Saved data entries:
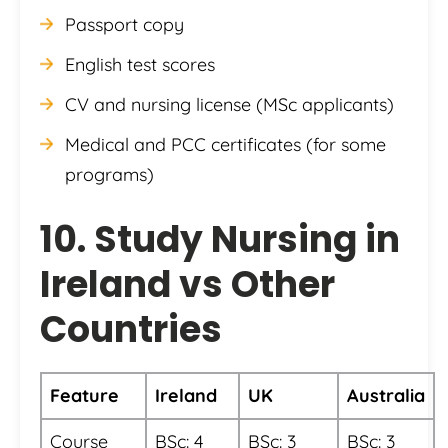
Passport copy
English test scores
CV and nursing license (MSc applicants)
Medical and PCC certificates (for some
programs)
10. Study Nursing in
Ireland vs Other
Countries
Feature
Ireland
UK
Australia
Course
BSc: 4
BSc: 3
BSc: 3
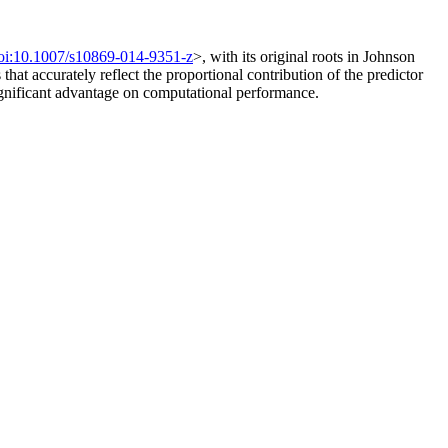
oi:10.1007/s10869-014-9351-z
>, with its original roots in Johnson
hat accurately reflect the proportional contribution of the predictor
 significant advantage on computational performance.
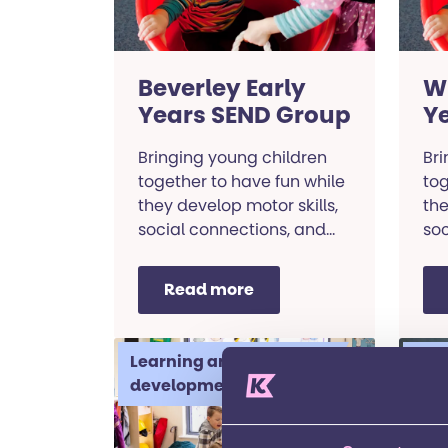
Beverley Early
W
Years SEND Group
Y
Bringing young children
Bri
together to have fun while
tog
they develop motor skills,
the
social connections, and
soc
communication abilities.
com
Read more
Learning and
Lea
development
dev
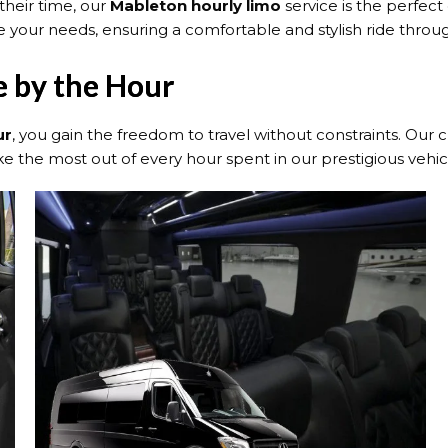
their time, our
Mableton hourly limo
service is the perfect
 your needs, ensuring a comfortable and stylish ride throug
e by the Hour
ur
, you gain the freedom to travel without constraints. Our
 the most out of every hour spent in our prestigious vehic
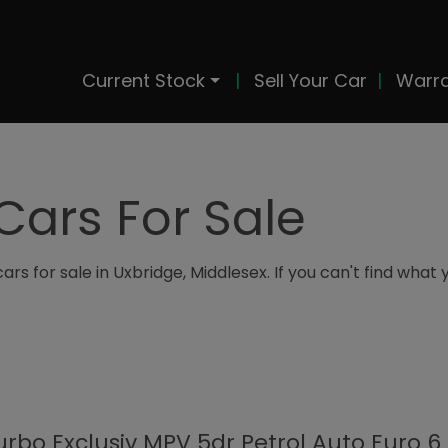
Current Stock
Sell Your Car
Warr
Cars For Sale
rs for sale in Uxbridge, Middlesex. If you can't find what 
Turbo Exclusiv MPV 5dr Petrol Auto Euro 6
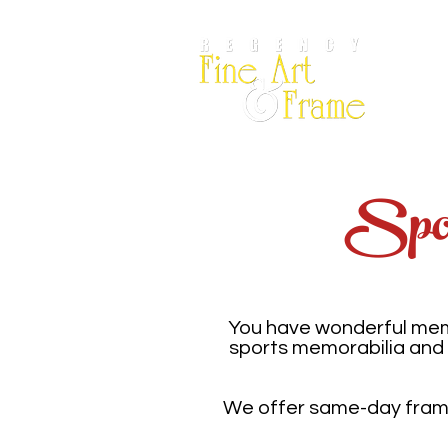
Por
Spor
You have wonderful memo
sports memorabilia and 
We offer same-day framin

What to produce> Reproduce each entry exactly as written, but leave out the images.

Output of the task>
Passport copy
English test scores
CV and nursing license (MSc applicants)
Medical and PCC certificates (for some
programs)
10. Study Nursing in
Ireland vs Other
Countries
Feature
Ireland
UK
Australia
Course
BSc: 4
BSc: 3
BSc: 3
oi:10.1007/s10869-014-9351-z
>, with its original roots in Johnson
hat accurately reflect the proportional contribution of the predictor
 significant advantage on computational performance.
Beverley Early
W
Years SEND Group
Y
Bringing young children
Bri
together to have fun while
tog
they develop motor skills,
the
social connections, and
soc
communication abilities.
com
Read more
Learning and
Lea
development
dev
their time, our
Mableton hourly limo
service is the perfect
 your needs, ensuring a comfortable and stylish ride throug
e by the Hour
ur
, you gain the freedom to travel without constraints. Our
 the most out of every hour spent in our prestigious vehic
Current Stock
Sell Your Car
Warr
Cars For Sale
rs for sale in Uxbridge, Middlesex. If you can't find what 
Turbo Exclusiv MPV 5dr Petrol Auto Euro 6
Por
Spor
You have wonderful memo
sports memorabilia and 
We offer same-day framin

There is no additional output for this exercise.